At 10:49 AM Eastern, our monitoring systems alerted us to a loss of connectivity from our Production web servers and services to the Azure Service Bus. Azure Service Bus is a messaging platform used to decouple systems from each other.
We determined that several instances of Azure Service Bus hosted in the Microsoft Azure cloud were not accessible. We could not load the management tools in the Azure web portal, and we could not connect to the service bus using client tools.
We opened a critical severity ticket with Microsoft Azure, the highest severity.
Our web site and most services remained operational during this time. However, mobile device wireless record saving and syncing was impacted during this time. Our mobile applications are designed to store saved records locally in the event our services are unavailable, so that data is not lost, merely delayed.

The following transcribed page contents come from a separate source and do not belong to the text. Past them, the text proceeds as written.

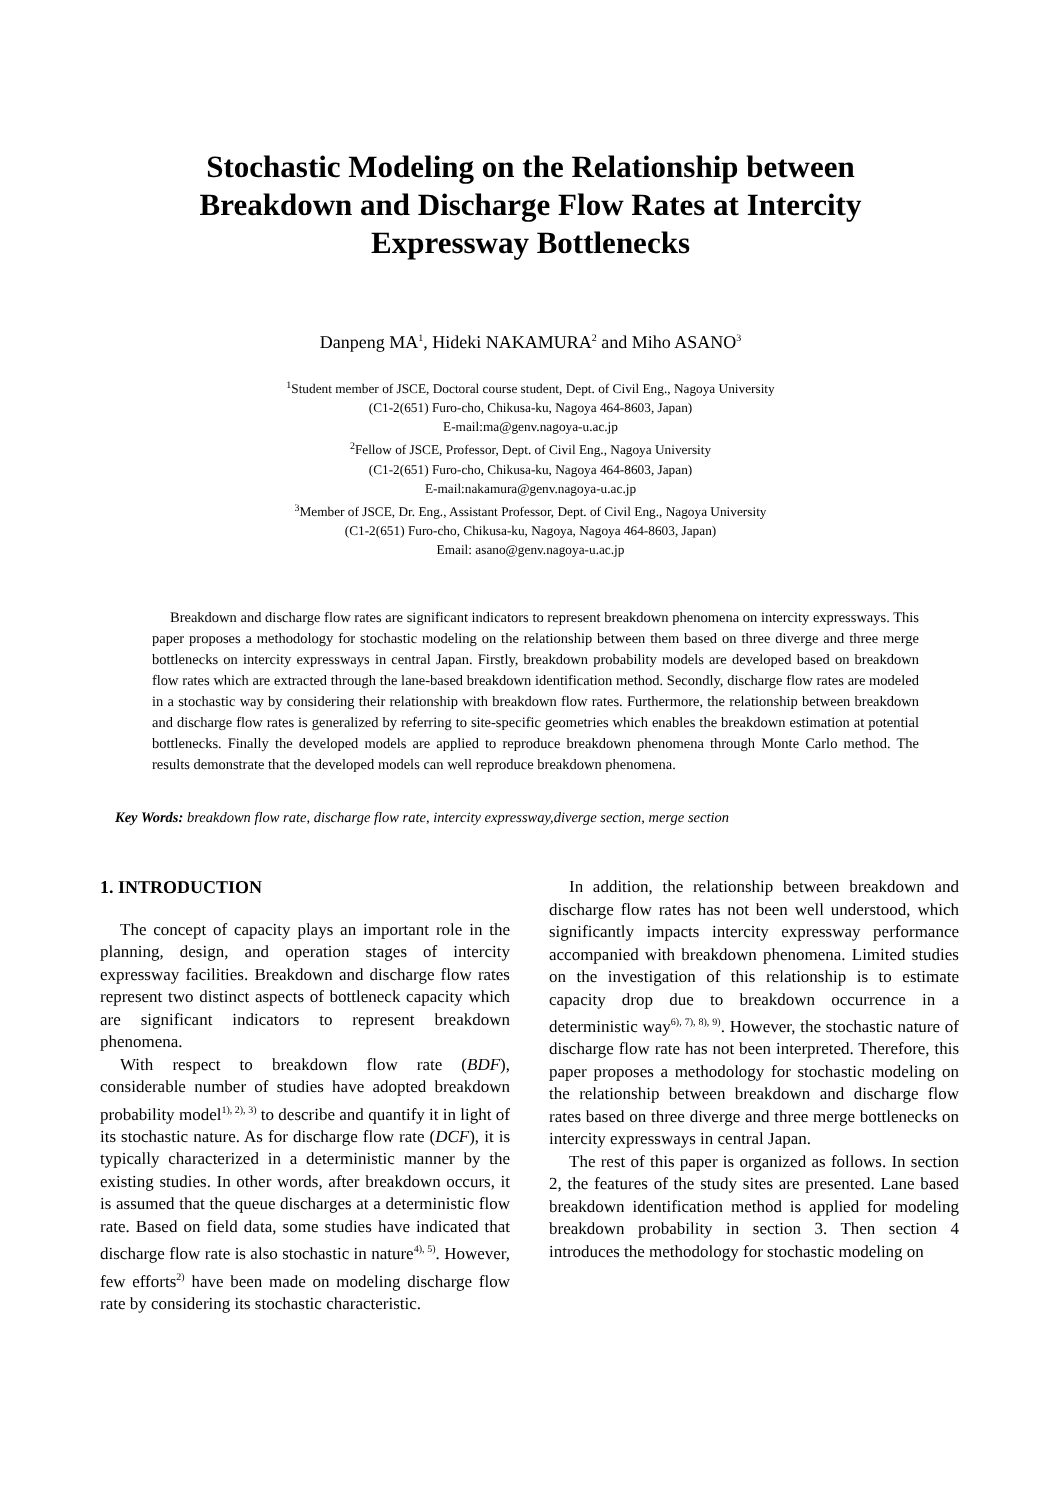Stochastic Modeling on the Relationship between
Breakdown and Discharge Flow Rates at Intercity
Expressway Bottlenecks
Danpeng MA<sup>1</sup>, Hideki NAKAMURA<sup>2</sup> and Miho ASANO<sup>3</sup>
<sup>1</sup> Student member of JSCE, Doctoral course student, Dept. of Civil Eng., Nagoya University
(C1-2(651) Furo-cho, Chikusa-ku, Nagoya 464-8603, Japan)
E-mail:ma@genv.nagoya-u.ac.jp
<sup>2</sup> Fellow of JSCE, Professor, Dept. of Civil Eng., Nagoya University
(C1-2(651) Furo-cho, Chikusa-ku, Nagoya 464-8603, Japan)
E-mail:nakamura@genv.nagoya-u.ac.jp
<sup>3</sup> Member of JSCE, Dr. Eng., Assistant Professor, Dept. of Civil Eng., Nagoya University
(C1-2(651) Furo-cho, Chikusa-ku, Nagoya, Nagoya 464-8603, Japan)
Email: asano@genv.nagoya-u.ac.jp
Breakdown and discharge flow rates are significant indicators to represent breakdown phenomena on intercity expressways. This paper proposes a methodology for stochastic modeling on the relationship between them based on three diverge and three merge bottlenecks on intercity expressways in central Japan. Firstly, breakdown probability models are developed based on breakdown flow rates which are extracted through the lane-based breakdown identification method. Secondly, discharge flow rates are modeled in a stochastic way by considering their relationship with breakdown flow rates. Furthermore, the relationship between breakdown and discharge flow rates is generalized by referring to site-specific geometries which enables the breakdown estimation at potential bottlenecks. Finally the developed models are applied to reproduce breakdown phenomena through Monte Carlo method. The results demonstrate that the developed models can well reproduce breakdown phenomena.
Key Words: breakdown flow rate, discharge flow rate, intercity expressway,diverge section, merge section
1. INTRODUCTION
The concept of capacity plays an important role in the planning, design, and operation stages of intercity expressway facilities. Breakdown and discharge flow rates represent two distinct aspects of bottleneck capacity which are significant indicators to represent breakdown phenomena.
With respect to breakdown flow rate (BDF), considerable number of studies have adopted breakdown probability model<sup>1), 2), 3)</sup> to describe and quantify it in light of its stochastic nature. As for discharge flow rate (DCF), it is typically characterized in a deterministic manner by the existing studies. In other words, after breakdown occurs, it is assumed that the queue discharges at a deterministic flow rate. Based on field data, some studies have indicated that discharge flow rate is also stochastic in nature<sup>4), 5)</sup>. However, few efforts<sup>2)</sup> have been made on modeling discharge flow rate by considering its stochastic characteristic.
In addition, the relationship between breakdown and discharge flow rates has not been well understood, which significantly impacts intercity expressway performance accompanied with breakdown phenomena. Limited studies on the investigation of this relationship is to estimate capacity drop due to breakdown occurrence in a deterministic way<sup>6), 7), 8), 9)</sup>. However, the stochastic nature of discharge flow rate has not been interpreted. Therefore, this paper proposes a methodology for stochastic modeling on the relationship between breakdown and discharge flow rates based on three diverge and three merge bottlenecks on intercity expressways in central Japan.
The rest of this paper is organized as follows. In section 2, the features of the study sites are presented. Lane based breakdown identification method is applied for modeling breakdown probability in section 3. Then section 4 introduces the methodology for stochastic modeling on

We noticed that other instances of Azure Service Bus that we use during the development process were still working.
We had begun planning to provision a new instance of the bus to handle our production workload when our old production instance came back online.
At 11:26 AM, our monitoring systems reported that systems had come back online and were operational.
Total impacted time was approximately 37 minutes.
At 2:33 PM Eastern, Microsoft Azure sent an Azure Service Health Alert email which conveyed the root cause of the outage:
PRELIMINARY ROOT CAUSE: Engineers determined that a localized power event affected a limited portion of Azure infrastructure in this region, leading to downstream impact for Service Bus, Event Hubs, and Azure Relay.
MITIGATION: Engineers validated that the platform returned to a healthy state once power was restored to the affected infrastructure.
About 350 records from various customers synced from mobile devices had been delayed due to the outage. We were able to process these shortly after services came back online.
We apologize for the impact to affected customers.